* **EXERCISE DIRECTIONS**
Copy every item below character for character, with nothing changed.

* **PROVIDED DATA**

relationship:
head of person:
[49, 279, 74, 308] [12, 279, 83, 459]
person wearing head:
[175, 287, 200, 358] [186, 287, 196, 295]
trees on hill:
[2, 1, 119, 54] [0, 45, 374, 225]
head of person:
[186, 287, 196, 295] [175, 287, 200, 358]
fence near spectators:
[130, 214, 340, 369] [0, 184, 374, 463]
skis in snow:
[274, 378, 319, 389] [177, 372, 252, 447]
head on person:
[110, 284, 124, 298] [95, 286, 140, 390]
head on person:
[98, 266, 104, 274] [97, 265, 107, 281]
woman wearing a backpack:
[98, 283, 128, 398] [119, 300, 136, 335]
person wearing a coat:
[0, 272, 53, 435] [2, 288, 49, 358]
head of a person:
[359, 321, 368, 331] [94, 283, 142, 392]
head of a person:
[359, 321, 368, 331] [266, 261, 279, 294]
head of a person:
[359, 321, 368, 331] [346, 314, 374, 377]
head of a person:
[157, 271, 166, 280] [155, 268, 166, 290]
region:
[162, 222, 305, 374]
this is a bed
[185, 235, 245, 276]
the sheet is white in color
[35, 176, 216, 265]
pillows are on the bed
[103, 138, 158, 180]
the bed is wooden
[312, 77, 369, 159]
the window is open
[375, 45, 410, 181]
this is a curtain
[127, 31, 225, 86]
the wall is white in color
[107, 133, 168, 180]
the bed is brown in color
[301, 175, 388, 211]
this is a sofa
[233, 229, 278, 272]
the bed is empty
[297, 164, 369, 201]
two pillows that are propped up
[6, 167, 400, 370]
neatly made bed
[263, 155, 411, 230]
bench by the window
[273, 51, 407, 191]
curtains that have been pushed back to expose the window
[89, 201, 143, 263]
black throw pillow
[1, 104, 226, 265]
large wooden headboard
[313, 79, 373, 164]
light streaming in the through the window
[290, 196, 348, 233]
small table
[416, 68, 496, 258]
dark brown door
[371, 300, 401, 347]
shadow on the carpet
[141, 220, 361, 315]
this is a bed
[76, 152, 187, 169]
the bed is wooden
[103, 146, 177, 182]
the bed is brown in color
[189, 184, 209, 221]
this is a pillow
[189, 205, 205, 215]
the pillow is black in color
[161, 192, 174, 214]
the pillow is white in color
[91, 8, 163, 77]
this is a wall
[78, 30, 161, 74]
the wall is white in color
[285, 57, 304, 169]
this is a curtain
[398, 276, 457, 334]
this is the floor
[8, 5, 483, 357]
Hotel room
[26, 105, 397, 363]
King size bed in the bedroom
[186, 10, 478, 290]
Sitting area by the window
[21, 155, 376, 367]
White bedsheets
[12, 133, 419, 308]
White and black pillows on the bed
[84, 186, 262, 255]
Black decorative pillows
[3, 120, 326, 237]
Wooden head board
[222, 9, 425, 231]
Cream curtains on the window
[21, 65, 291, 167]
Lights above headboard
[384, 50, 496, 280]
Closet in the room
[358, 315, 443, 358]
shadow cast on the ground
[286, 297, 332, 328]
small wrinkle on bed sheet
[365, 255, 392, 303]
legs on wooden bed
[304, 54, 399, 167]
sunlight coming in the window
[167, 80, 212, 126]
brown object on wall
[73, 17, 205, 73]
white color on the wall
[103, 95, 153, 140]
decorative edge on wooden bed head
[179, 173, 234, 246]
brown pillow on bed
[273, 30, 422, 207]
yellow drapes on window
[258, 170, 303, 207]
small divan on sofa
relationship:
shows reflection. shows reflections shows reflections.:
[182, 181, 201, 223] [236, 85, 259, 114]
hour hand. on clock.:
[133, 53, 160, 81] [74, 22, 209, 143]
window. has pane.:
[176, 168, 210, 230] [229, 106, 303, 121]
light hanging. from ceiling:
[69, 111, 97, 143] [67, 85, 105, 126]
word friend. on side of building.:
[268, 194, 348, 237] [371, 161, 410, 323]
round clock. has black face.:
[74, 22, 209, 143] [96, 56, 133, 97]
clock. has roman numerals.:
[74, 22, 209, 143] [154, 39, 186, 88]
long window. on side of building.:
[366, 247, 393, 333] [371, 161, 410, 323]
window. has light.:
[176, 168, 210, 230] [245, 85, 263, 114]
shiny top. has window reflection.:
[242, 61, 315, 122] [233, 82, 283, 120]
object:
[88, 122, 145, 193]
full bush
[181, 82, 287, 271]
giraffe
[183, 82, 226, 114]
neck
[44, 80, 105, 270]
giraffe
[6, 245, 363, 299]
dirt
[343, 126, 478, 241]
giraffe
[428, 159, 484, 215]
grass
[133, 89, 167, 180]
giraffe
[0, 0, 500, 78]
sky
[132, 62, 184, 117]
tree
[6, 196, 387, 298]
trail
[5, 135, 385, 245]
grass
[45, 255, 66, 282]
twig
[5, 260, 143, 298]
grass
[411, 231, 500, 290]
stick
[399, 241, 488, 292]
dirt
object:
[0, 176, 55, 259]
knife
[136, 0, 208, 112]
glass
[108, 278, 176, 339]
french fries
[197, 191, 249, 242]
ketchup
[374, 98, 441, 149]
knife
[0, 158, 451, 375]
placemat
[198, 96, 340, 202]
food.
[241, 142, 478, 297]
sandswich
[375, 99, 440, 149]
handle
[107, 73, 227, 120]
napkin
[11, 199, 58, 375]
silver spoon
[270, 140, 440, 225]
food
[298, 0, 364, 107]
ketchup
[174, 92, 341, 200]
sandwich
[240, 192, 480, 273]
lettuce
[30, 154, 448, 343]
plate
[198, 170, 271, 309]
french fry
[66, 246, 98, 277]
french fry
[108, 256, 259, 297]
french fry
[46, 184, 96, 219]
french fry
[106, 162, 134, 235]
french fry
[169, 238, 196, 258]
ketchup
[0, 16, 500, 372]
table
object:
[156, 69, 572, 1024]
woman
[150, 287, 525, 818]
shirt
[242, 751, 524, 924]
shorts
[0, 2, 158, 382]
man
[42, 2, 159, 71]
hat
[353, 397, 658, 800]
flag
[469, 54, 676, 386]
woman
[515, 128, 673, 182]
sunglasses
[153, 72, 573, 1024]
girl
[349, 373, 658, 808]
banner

* **ANSWER AREA**
relationship:
head of person:
[49, 279, 74, 308] [12, 279, 83, 459]
person wearing head:
[175, 287, 200, 358] [186, 287, 196, 295]
trees on hill:
[2, 1, 119, 54] [0, 45, 374, 225]
head of person:
[186, 287, 196, 295] [175, 287, 200, 358]
fence near spectators:
[130, 214, 340, 369] [0, 184, 374, 463]
skis in snow:
[274, 378, 319, 389] [177, 372, 252, 447]
head on person:
[110, 284, 124, 298] [95, 286, 140, 390]
head on person:
[98, 266, 104, 274] [97, 265, 107, 281]
woman wearing a backpack:
[98, 283, 128, 398] [119, 300, 136, 335]
person wearing a coat:
[0, 272, 53, 435] [2, 288, 49, 358]
head of a person:
[359, 321, 368, 331] [94, 283, 142, 392]
head of a person:
[359, 321, 368, 331] [266, 261, 279, 294]
head of a person:
[359, 321, 368, 331] [346, 314, 374, 377]
head of a person:
[157, 271, 166, 280] [155, 268, 166, 290]
region:
[162, 222, 305, 374]
this is a bed
[185, 235, 245, 276]
the sheet is white in color
[35, 176, 216, 265]
pillows are on the bed
[103, 138, 158, 180]
the bed is wooden
[312, 77, 369, 159]
the window is open
[375, 45, 410, 181]
this is a curtain
[127, 31, 225, 86]
the wall is white in color
[107, 133, 168, 180]
the bed is brown in color
[301, 175, 388, 211]
this is a sofa
[233, 229, 278, 272]
the bed is empty
[297, 164, 369, 201]
two pillows that are propped up
[6, 167, 400, 370]
neatly made bed
[263, 155, 411, 230]
bench by the window
[273, 51, 407, 191]
curtains that have been pushed back to expose the window
[89, 201, 143, 263]
black throw pillow
[1, 104, 226, 265]
large wooden headboard
[313, 79, 373, 164]
light streaming in the through the window
[290, 196, 348, 233]
small table
[416, 68, 496, 258]
dark brown door
[371, 300, 401, 347]
shadow on the carpet
[141, 220, 361, 315]
this is a bed
[76, 152, 187, 169]
the bed is wooden
[103, 146, 177, 182]
the bed is brown in color
[189, 184, 209, 221]
this is a pillow
[189, 205, 205, 215]
the pillow is black in color
[161, 192, 174, 214]
the pillow is white in color
[91, 8, 163, 77]
this is a wall
[78, 30, 161, 74]
the wall is white in color
[285, 57, 304, 169]
this is a curtain
[398, 276, 457, 334]
this is the floor
[8, 5, 483, 357]
Hotel room
[26, 105, 397, 363]
King size bed in the bedroom
[186, 10, 478, 290]
Sitting area by the window
[21, 155, 376, 367]
White bedsheets
[12, 133, 419, 308]
White and black pillows on the bed
[84, 186, 262, 255]
Black decorative pillows
[3, 120, 326, 237]
Wooden head board
[222, 9, 425, 231]
Cream curtains on the window
[21, 65, 291, 167]
Lights above headboard
[384, 50, 496, 280]
Closet in the room
[358, 315, 443, 358]
shadow cast on the ground
[286, 297, 332, 328]
small wrinkle on bed sheet
[365, 255, 392, 303]
legs on wooden bed
[304, 54, 399, 167]
sunlight coming in the window
[167, 80, 212, 126]
brown object on wall
[73, 17, 205, 73]
white color on the wall
[103, 95, 153, 140]
decorative edge on wooden bed head
[179, 173, 234, 246]
brown pillow on bed
[273, 30, 422, 207]
yellow drapes on window
[258, 170, 303, 207]
small divan on sofa
relationship:
shows reflection. shows reflections shows reflections.:
[182, 181, 201, 223] [236, 85, 259, 114]
hour hand. on clock.:
[133, 53, 160, 81] [74, 22, 209, 143]
window. has pane.:
[176, 168, 210, 230] [229, 106, 303, 121]
light hanging. from ceiling:
[69, 111, 97, 143] [67, 85, 105, 126]
word friend. on side of building.:
[268, 194, 348, 237] [371, 161, 410, 323]
round clock. has black face.:
[74, 22, 209, 143] [96, 56, 133, 97]
clock. has roman numerals.:
[74, 22, 209, 143] [154, 39, 186, 88]
long window. on side of building.:
[366, 247, 393, 333] [371, 161, 410, 323]
window. has light.:
[176, 168, 210, 230] [245, 85, 263, 114]
shiny top. has window reflection.:
[242, 61, 315, 122] [233, 82, 283, 120]
object:
[88, 122, 145, 193]
full bush
[181, 82, 287, 271]
giraffe
[183, 82, 226, 114]
neck
[44, 80, 105, 270]
giraffe
[6, 245, 363, 299]
dirt
[343, 126, 478, 241]
giraffe
[428, 159, 484, 215]
grass
[133, 89, 167, 180]
giraffe
[0, 0, 500, 78]
sky
[132, 62, 184, 117]
tree
[6, 196, 387, 298]
trail
[5, 135, 385, 245]
grass
[45, 255, 66, 282]
twig
[5, 260, 143, 298]
grass
[411, 231, 500, 290]
stick
[399, 241, 488, 292]
dirt
object:
[0, 176, 55, 259]
knife
[136, 0, 208, 112]
glass
[108, 278, 176, 339]
french fries
[197, 191, 249, 242]
ketchup
[374, 98, 441, 149]
knife
[0, 158, 451, 375]
placemat
[198, 96, 340, 202]
food.
[241, 142, 478, 297]
sandswich
[375, 99, 440, 149]
handle
[107, 73, 227, 120]
napkin
[11, 199, 58, 375]
silver spoon
[270, 140, 440, 225]
food
[298, 0, 364, 107]
ketchup
[174, 92, 341, 200]
sandwich
[240, 192, 480, 273]
lettuce
[30, 154, 448, 343]
plate
[198, 170, 271, 309]
french fry
[66, 246, 98, 277]
french fry
[108, 256, 259, 297]
french fry
[46, 184, 96, 219]
french fry
[106, 162, 134, 235]
french fry
[169, 238, 196, 258]
ketchup
[0, 16, 500, 372]
table
object:
[156, 69, 572, 1024]
woman
[150, 287, 525, 818]
shirt
[242, 751, 524, 924]
shorts
[0, 2, 158, 382]
man
[42, 2, 159, 71]
hat
[353, 397, 658, 800]
flag
[469, 54, 676, 386]
woman
[515, 128, 673, 182]
sunglasses
[153, 72, 573, 1024]
girl
[349, 373, 658, 808]
banner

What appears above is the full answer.